I am in the throws of this and my parent does not live with me. No amount of therapy is going to make any of this OK for me as a grown adult with life experience. I have faced many adversities in life and certainly have not lived a charmed life, but this has really thrown me as an ADULT. It's easy to hear and read how people become, but when your own parent becomes highly verbally abusive toward you, even if those tendencies were there in milder form before, it is a complete mind F as you deplete all your energy trying to help. I am having trouble forgiving myself for what i allowed my own children to witness and the damage it did and the nightmare goes on and like I said, I don't live with her!
Anonymous
Post 01/29/2023 18:32     Subject: Parent with Alzheimer living with you - Kids?

My FIL with Alzheimers pulled his pants down in SIL’s elementary-aged kids bedroom and peed on their carpet. He thought it was the bathroom. Fortunately, they were asleep. He accused the housekeeper of stealing his money and took the baby from the nanny because he didn’t like the way she looked. Finally, MIL moved him to a memory unit of an assisted living facility so everyone could be safe.
Anonymous
Post 01/29/2023 16:54     Subject: Re:Parent with Alzheimer living with you - Kids?

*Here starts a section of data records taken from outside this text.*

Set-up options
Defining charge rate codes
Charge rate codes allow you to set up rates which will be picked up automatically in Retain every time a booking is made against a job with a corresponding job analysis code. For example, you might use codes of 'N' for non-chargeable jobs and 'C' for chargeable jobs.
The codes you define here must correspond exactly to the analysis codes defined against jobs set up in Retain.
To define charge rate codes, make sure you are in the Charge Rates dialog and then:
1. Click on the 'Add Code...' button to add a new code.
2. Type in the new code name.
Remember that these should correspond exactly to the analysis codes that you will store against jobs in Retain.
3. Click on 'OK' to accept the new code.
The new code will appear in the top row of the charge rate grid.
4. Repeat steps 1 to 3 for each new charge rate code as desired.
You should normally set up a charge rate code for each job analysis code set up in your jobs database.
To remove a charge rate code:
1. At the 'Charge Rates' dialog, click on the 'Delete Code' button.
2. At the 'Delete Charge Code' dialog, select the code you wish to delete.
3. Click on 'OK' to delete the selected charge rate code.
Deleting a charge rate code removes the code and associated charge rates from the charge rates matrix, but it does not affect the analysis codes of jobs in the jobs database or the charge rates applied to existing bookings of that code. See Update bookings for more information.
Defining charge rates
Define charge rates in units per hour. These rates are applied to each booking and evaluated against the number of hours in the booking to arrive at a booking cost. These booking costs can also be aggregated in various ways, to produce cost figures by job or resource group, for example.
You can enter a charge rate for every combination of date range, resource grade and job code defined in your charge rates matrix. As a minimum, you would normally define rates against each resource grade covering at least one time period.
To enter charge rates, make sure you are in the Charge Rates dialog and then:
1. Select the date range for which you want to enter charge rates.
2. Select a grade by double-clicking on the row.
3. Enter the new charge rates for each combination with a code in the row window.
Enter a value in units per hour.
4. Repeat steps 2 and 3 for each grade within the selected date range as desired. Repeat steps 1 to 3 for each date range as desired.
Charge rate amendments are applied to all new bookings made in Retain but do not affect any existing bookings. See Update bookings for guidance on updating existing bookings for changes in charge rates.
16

No way sorry. Maybe in the early stages but not later on. My parent w dementia has at times: been really angry, aggressive and mean, saying awful things, throwing and breaking objects in the house, staying up til all hours of the night, stomping around and turning music up loud, left dish towels on top of a hot burner starting a small fire, locked herself into/out of rooms, ran water until it overflows, physically hurt others, hide things around the house constantly and no one can find them (this has happened multiple times w important items like keys and phones, medicine) etc etc. I don’t expect my young kids to understand that. It’s scary and upsetting even for adults and it’s not a safe environment. It could be very damaging to them not to mention how unfair it is to the person w Alzheimer’s who no doubt feels unsafe and confused living like that as well.


This +100. People who don't have direct experience with dementia/Alzheimer's don't understand. It's so much more than memory loss. My grandfather became physically abusive to his wife in his later years with Alzheimers. My dad, diagnosed with mild cognitive impairment, has started yelling and cursing at my mom -- completely out of character for him. We are meeting as a family now to determine when to move him into a care facility before he physically hits her -- it's only a matter of time. No way would I put my kids in this kind of harm's way. But cases are unique and you may be able to swing caregiving at home -- just know your limits and have a backup plan.